Problem is corporate policy is often contradictory. It will be don't engage with shoplifters but the employees will get in trouble for too much being shoplifted on their shifts.
I've seen that. I had a friend that worked a customer service line. They were required to take every call and run the issue to resolution, but at the same time were punished if they didn't clear so many calls per hour.
The employee's solution? If a call seemed too complicated or that it would take too long, they would hang up and pretend that they just got disconnected. See also those Wells Fargo branches that were creating fake accounts to meet corporate new account targets.
When a business asks for irrational or contradictory performance by employees, they will find the path of least resistance where they don't get into trouble.
Yep. My friend had a similar situation working for a cell phone company. They told them not to open up any accounts that seemed like they were fraud but at the same time the monthly quota they had was so high that it required you open up fraud accounts.
On top of that you were punished more for not meeting quota than you were if you opened fraud accounts and had them cancelled. So everyone just opened up the fraud accounts because usually by the time they got detected and deactivated it was past the time for their review.
Back when I worked a corpo job, we mostly solved the contradiction by simply preventing them from being able to shoplift to begin with.

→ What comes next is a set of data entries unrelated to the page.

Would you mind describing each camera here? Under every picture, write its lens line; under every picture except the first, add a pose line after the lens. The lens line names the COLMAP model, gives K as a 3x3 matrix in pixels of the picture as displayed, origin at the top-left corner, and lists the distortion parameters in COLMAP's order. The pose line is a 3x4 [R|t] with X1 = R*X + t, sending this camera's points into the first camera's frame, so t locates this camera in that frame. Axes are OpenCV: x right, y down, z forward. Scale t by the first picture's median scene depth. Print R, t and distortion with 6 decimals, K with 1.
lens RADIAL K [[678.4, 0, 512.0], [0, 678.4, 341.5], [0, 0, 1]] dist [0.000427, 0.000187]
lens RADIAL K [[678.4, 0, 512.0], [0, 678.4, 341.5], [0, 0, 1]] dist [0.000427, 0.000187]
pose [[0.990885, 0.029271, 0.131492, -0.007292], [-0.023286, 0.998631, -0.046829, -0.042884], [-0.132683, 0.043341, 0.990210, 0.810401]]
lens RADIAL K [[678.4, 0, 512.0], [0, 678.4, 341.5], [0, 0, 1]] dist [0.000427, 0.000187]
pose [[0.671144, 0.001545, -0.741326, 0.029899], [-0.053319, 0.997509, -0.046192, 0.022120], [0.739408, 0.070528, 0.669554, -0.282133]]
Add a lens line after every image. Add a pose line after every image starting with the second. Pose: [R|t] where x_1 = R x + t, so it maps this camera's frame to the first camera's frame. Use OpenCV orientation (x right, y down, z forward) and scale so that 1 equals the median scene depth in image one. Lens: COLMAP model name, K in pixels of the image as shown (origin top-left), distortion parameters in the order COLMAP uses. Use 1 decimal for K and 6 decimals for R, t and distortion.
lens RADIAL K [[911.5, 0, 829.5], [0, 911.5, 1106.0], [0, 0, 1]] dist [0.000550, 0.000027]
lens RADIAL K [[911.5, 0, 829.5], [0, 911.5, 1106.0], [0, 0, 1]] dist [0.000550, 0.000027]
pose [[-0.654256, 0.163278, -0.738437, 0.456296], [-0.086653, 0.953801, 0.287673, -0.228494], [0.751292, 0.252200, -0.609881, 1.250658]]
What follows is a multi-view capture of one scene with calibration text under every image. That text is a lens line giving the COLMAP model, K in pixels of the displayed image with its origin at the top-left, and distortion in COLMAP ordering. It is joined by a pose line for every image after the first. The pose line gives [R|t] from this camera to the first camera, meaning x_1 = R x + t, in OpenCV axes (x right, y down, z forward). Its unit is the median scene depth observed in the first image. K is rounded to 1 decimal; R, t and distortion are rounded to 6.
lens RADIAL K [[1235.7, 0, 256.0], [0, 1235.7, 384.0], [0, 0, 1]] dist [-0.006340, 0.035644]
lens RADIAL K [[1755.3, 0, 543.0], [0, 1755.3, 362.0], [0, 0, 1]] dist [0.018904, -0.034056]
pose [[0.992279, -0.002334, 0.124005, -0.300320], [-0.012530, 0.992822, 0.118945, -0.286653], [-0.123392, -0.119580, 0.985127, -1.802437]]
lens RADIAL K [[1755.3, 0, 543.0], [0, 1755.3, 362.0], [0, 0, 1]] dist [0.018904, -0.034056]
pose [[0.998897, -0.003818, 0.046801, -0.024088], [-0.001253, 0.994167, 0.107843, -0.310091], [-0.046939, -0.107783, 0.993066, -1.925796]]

Mostly through a lot of spooking and increasing their paranoia, because rarely are shoplifters cool hardened criminals. Even just a random "security to section orange" over the loud speaker (we had no security or sections) saw a noticeable dip in shoplifting as they would drop their shit and power walk out.
It won't solve it completely, but that's the issue with both people and corporations. They want a full solution to the problem and can never accept that some things can only be helped instead of finished.